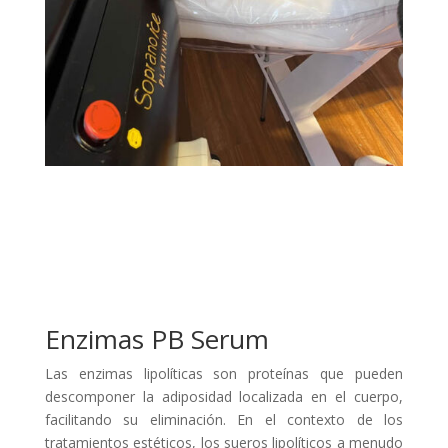
Enzimas PB Serum
Las enzimas lipolíticas son proteínas que pueden
descomponer la adiposidad localizada en el cuerpo,
facilitando su eliminación. En el contexto de los
tratamientos estéticos, los sueros lipolíticos a menudo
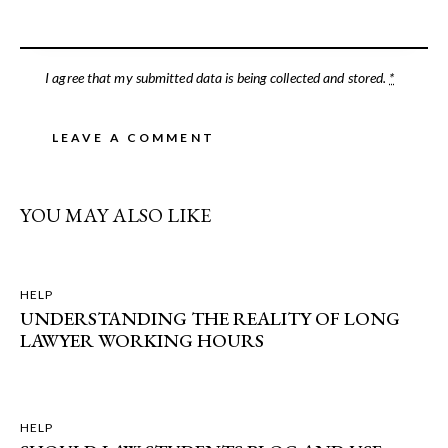
I agree that my submitted data is being
collected and stored
.
*
YOU MAY ALSO LIKE
HELP
UNDERSTANDING THE REALITY OF LONG
LAWYER WORKING HOURS
HELP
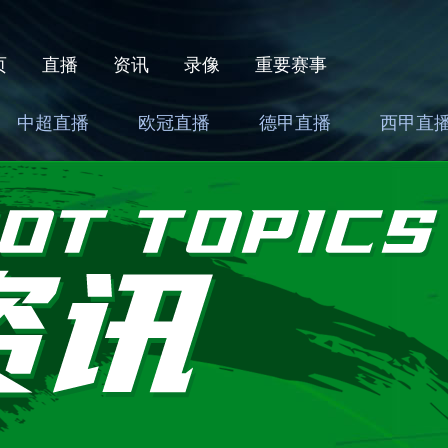
页
直播
资讯
录像
重要赛事
中超直播
欧冠直播
德甲直播
西甲直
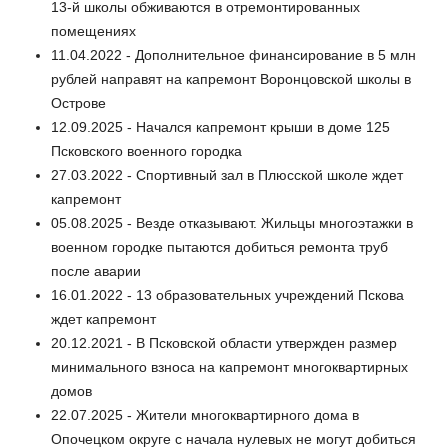
13-й школы обживаются в отремонтированных
помещениях
11.04.2022 - Дополнительное финансирование в 5 млн
рублей направят на капремонт Воронцовской школы в
Острове
12.09.2025 - Начался капремонт крыши в доме 125
Псковского военного городка
27.03.2022 - Спортивный зал в Плюсской школе ждет
капремонт
05.08.2025 - Везде отказывают. Жильцы многоэтажки в
военном городке пытаются добиться ремонта труб
после аварии
16.01.2022 - 13 образовательных учреждений Пскова
ждет капремонт
20.12.2021 - В Псковской области утвержден размер
минимального взноса на капремонт многоквартирных
домов
22.07.2025 - Жители многоквартирного дома в
Опочецком округе с начала нулевых не могут добиться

> _TASK PROMPT_: Which lines in the data above contain the word "добиться"? Gather every one of them.

> _OUTPUT OF THE EXERCISE_:
военном городке пытаются добиться ремонта труб
Опочецком округе с начала нулевых не могут добиться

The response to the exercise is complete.